Work task A: Name every type of gun dog listed in the guide to dog breed groups.
Work task B: Continue the guide to dog breed groups from its last sentence.

Document section:
=-=-=-=-=

It’s extremely crucial to properly socialize these dogs at a young age. Lack of structure, socialization and a combination of boredom will lead to reactivity, possessiveness, excessive barking, destructive behaviors and even aggression.



Gun Dogs

Also known as bird dogs, First developed to work closely with hunters to track, flush, and /or retrieve game. The most common Hunting Dogs you'll still see today are Gun Dogs or Scent Hounds. If bored, your dog will find other outlets for this drive such as stealing items from your laundry basket, and chewing your furniture.


Retrievers - Retrieve Fallen Game


Pointers - Locate Game (Love to stare at birds)


Setters - Locate Game


Spaniels - Locate and Flush Game


Water Dogs, Poodles - Retrieve Game


Typical Characteristics? Eager to please, energetic, lovable

These breeds thrive on consistency and structure.


Likes Water? Typically Loves Water! And Doesn’t mind getting muddy


Best Outlet? Obedience Training, Dock Diving / Retrieval Games, Scent-Work Games, Hide and Seek Games, Hikes


Best Toys? Flirt pole, Rope toys, Water retrieval toys; West Paw, ChuckIt Amphibious Bumper Floating Toy. (Never leave your dog unattended with these toys)

=-=-=-=-=

Dataset section:
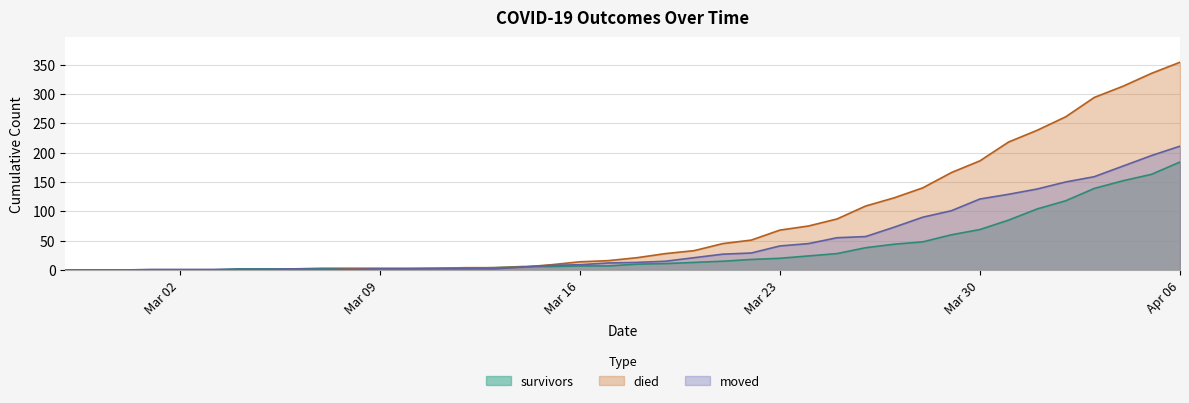

Where is died nearest to the value 177?

Mar 30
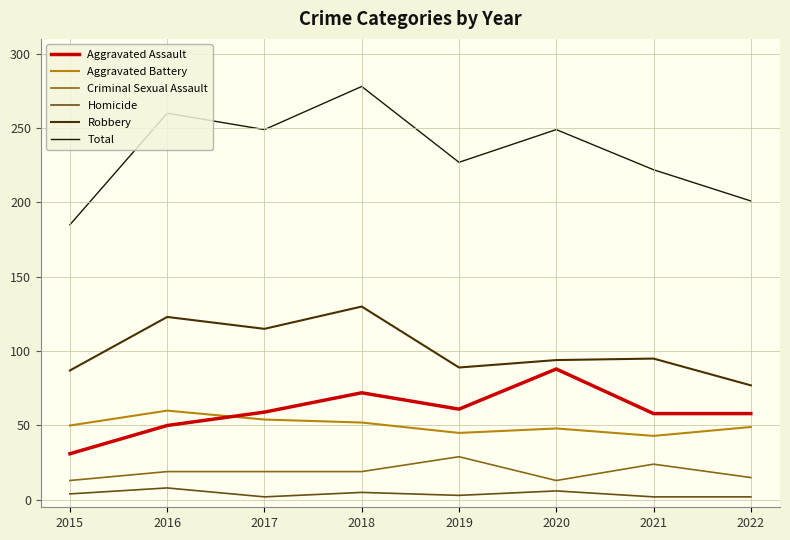

What are all the series names shown in the legend?

Aggravated Assault, Aggravated Battery, Criminal Sexual Assault, Homicide, Robbery, Total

=-=-=-=-=

Answer A: Retrievers, Pointers, Setters, Spaniels, Water Dogs (Poodles)

Answer B:
Do not let these breeds jump or twist excessively high, especially before your dog’s growth plates fully develop. (Typically 18 months) It can lead to major hip and joint issues as they get older.


Typical Play Style With Other Dogs? Body slamming, neck biting, chasing

Watch for overarousal, monitor to ensure balanced play.


Caution: Breeds like Weimaraners, and Setters who have a deep chest, are more prone to developing Bloat. Which can be life threatening.

A Combination of boredom, and lack of structure can lead to reactivity, possessiveness, separation anxiety, excessive barking, destructive behaviors and even aggression.



Herding Dogs

Bred to help ranchers protect and move their livestock such as sheep, goats, and cattle. If bored, your dog will find other outlets for this drive such as chasing and herding other animals and even young children. Their intelligence and ability to think for themselves means they can be quick to train, but also quick to learn bad habits if you are not consistent with them.


Cattle Dogs

Collies

Sheepdogs

Shepherds


Typical Characteristics? Strong Willed, Hardy, Energetic, Loyal

These breeds thrive on consistency and structure.


Sizes: Due to their diversity, herding breeds come in many sizes, and coat types. From the small heelers (who moved livestock by nipping at their heels) to the giant breeds who were used for herders and guarding.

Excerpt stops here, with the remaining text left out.